Start of Material for this task
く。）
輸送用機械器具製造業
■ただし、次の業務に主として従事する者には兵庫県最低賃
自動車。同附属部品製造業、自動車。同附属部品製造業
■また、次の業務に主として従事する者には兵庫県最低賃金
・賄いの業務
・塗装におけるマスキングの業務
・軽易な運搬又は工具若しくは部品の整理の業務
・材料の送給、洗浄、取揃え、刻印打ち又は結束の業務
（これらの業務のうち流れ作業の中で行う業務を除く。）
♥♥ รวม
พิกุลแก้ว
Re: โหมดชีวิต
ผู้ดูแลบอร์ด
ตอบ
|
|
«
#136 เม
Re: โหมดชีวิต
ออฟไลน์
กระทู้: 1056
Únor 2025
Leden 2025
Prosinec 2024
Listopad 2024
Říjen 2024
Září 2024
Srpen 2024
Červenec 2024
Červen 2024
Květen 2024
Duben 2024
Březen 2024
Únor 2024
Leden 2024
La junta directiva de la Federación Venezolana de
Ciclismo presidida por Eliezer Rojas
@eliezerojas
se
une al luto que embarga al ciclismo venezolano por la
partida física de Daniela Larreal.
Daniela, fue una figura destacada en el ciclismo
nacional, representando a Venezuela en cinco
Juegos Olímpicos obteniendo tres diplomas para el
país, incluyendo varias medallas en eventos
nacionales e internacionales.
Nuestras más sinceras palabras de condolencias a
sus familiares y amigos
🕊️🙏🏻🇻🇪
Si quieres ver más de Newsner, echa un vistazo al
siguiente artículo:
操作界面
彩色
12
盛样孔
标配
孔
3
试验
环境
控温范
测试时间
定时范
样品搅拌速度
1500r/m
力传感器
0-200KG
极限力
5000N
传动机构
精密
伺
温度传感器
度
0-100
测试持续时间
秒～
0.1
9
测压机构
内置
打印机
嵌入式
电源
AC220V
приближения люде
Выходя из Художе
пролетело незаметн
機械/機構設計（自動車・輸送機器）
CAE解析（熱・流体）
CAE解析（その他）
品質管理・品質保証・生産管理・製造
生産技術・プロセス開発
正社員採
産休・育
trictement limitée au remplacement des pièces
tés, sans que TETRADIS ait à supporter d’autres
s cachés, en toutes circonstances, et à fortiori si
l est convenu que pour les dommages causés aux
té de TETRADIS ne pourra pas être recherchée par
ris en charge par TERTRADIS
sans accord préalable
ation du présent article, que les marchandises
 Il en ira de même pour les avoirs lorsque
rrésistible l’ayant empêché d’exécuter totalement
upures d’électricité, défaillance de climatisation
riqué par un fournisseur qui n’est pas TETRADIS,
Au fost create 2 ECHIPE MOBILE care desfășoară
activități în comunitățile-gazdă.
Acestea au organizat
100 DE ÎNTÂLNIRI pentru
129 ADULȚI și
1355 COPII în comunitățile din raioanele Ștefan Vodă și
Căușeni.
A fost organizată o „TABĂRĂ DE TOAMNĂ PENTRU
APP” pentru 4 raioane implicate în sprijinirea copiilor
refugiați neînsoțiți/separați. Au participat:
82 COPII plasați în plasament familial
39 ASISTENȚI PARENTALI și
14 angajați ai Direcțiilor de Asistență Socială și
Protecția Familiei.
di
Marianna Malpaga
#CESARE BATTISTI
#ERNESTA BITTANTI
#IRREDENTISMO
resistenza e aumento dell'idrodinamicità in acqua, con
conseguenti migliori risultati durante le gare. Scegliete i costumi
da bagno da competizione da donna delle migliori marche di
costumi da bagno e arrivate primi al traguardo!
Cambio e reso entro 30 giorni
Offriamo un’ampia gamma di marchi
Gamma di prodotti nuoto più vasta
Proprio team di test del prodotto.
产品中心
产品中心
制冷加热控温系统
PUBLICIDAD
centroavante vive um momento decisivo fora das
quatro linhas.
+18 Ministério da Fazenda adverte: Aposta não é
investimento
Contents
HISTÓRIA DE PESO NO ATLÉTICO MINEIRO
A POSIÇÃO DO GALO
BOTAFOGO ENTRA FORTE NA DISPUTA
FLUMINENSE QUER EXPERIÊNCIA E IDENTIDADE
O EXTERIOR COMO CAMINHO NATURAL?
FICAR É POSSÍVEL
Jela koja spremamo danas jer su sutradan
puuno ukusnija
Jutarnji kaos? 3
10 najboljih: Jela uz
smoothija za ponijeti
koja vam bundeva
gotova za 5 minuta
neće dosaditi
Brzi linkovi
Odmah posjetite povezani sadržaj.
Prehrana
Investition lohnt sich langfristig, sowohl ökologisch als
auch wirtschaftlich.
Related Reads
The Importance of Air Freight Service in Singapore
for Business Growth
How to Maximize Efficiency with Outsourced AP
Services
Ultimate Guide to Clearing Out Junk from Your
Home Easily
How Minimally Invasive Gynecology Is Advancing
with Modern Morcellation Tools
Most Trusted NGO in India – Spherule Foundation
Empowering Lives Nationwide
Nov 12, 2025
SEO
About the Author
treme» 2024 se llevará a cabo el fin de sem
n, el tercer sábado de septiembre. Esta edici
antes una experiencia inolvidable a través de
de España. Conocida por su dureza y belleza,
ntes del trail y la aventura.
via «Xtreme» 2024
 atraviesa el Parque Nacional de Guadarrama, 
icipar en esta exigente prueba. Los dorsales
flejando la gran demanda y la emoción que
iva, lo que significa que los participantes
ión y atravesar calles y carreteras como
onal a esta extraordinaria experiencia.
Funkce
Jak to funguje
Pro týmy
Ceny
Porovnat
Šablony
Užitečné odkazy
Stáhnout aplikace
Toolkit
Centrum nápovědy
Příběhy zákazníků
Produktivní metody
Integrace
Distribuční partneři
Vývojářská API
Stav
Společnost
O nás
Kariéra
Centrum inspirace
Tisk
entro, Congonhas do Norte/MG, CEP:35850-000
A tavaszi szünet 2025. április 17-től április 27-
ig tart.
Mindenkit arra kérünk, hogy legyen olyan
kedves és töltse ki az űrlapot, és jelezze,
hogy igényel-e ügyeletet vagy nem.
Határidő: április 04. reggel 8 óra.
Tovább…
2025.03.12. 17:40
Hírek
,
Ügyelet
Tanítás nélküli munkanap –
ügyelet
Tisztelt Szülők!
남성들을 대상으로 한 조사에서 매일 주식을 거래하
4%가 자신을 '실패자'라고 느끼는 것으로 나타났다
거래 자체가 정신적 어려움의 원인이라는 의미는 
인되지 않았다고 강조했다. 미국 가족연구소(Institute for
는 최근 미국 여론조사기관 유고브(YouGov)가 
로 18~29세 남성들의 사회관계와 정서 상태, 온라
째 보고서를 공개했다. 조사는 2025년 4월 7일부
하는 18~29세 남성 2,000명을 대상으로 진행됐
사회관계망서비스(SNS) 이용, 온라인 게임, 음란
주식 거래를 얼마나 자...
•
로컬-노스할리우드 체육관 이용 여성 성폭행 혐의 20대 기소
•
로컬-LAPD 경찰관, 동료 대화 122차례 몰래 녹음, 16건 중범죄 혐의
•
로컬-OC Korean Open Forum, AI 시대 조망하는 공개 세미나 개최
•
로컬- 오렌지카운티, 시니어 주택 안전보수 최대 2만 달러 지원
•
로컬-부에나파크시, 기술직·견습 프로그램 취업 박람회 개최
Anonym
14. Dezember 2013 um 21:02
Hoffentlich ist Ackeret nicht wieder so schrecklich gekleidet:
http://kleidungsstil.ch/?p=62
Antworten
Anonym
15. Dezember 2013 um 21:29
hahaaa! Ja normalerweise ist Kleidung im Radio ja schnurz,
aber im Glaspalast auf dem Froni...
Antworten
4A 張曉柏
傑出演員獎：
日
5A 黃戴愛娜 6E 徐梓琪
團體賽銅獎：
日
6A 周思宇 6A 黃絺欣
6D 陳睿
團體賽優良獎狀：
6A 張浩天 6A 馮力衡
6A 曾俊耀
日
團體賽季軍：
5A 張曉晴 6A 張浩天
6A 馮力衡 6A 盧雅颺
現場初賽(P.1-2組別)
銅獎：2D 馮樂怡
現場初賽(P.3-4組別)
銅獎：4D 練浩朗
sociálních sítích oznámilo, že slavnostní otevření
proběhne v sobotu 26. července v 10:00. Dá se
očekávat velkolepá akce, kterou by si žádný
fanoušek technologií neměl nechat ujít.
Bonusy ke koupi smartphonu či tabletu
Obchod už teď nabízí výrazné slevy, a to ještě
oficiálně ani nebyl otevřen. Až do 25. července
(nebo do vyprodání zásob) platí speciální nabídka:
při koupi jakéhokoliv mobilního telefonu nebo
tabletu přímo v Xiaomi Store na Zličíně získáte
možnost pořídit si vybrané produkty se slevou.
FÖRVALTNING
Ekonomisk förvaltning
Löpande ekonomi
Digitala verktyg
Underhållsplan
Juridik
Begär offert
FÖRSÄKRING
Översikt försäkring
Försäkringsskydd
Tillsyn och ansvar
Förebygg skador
End of Material for this task
> Task goal: Copy the rows from the first one through the line containing "#ERNESTA BITTANTI", replacing "TETRADIS" with "Tetradis" and leaving everything else unchanged.

> Response to the exercise:
く。）
輸送用機械器具製造業
■ただし、次の業務に主として従事する者には兵庫県最低賃
自動車。同附属部品製造業、自動車。同附属部品製造業
■また、次の業務に主として従事する者には兵庫県最低賃金
・賄いの業務
・塗装におけるマスキングの業務
・軽易な運搬又は工具若しくは部品の整理の業務
・材料の送給、洗浄、取揃え、刻印打ち又は結束の業務
（これらの業務のうち流れ作業の中で行う業務を除く。）
♥♥ รวม
พิกุลแก้ว
Re: โหมดชีวิต
ผู้ดูแลบอร์ด
ตอบ
|
|
«
#136 เม
Re: โหมดชีวิต
ออฟไลน์
กระทู้: 1056
Únor 2025
Leden 2025
Prosinec 2024
Listopad 2024
Říjen 2024
Září 2024
Srpen 2024
Červenec 2024
Červen 2024
Květen 2024
Duben 2024
Březen 2024
Únor 2024
Leden 2024
La junta directiva de la Federación Venezolana de
Ciclismo presidida por Eliezer Rojas
@eliezerojas
se
une al luto que embarga al ciclismo venezolano por la
partida física de Daniela Larreal.
Daniela, fue una figura destacada en el ciclismo
nacional, representando a Venezuela en cinco
Juegos Olímpicos obteniendo tres diplomas para el
país, incluyendo varias medallas en eventos
nacionales e internacionales.
Nuestras más sinceras palabras de condolencias a
sus familiares y amigos
🕊️🙏🏻🇻🇪
Si quieres ver más de Newsner, echa un vistazo al
siguiente artículo:
操作界面
彩色
12
盛样孔
标配
孔
3
试验
环境
控温范
测试时间
定时范
样品搅拌速度
1500r/m
力传感器
0-200KG
极限力
5000N
传动机构
精密
伺
温度传感器
度
0-100
测试持续时间
秒～
0.1
9
测压机构
内置
打印机
嵌入式
电源
AC220V
приближения люде
Выходя из Художе
пролетело незаметн
機械/機構設計（自動車・輸送機器）
CAE解析（熱・流体）
CAE解析（その他）
品質管理・品質保証・生産管理・製造
生産技術・プロセス開発
正社員採
産休・育
trictement limitée au remplacement des pièces
tés, sans que Tetradis ait à supporter d’autres
s cachés, en toutes circonstances, et à fortiori si
l est convenu que pour les dommages causés aux
té de Tetradis ne pourra pas être recherchée par
ris en charge par TERTRADIS
sans accord préalable
ation du présent article, que les marchandises
 Il en ira de même pour les avoirs lorsque
rrésistible l’ayant empêché d’exécuter totalement
upures d’électricité, défaillance de climatisation
riqué par un fournisseur qui n’est pas Tetradis,
Au fost create 2 ECHIPE MOBILE care desfășoară
activități în comunitățile-gazdă.
Acestea au organizat
100 DE ÎNTÂLNIRI pentru
129 ADULȚI și
1355 COPII în comunitățile din raioanele Ștefan Vodă și
Căușeni.
A fost organizată o „TABĂRĂ DE TOAMNĂ PENTRU
APP” pentru 4 raioane implicate în sprijinirea copiilor
refugiați neînsoțiți/separați. Au participat:
82 COPII plasați în plasament familial
39 ASISTENȚI PARENTALI și
14 angajați ai Direcțiilor de Asistență Socială și
Protecția Familiei.
di
Marianna Malpaga
#CESARE BATTISTI
#ERNESTA BITTANTI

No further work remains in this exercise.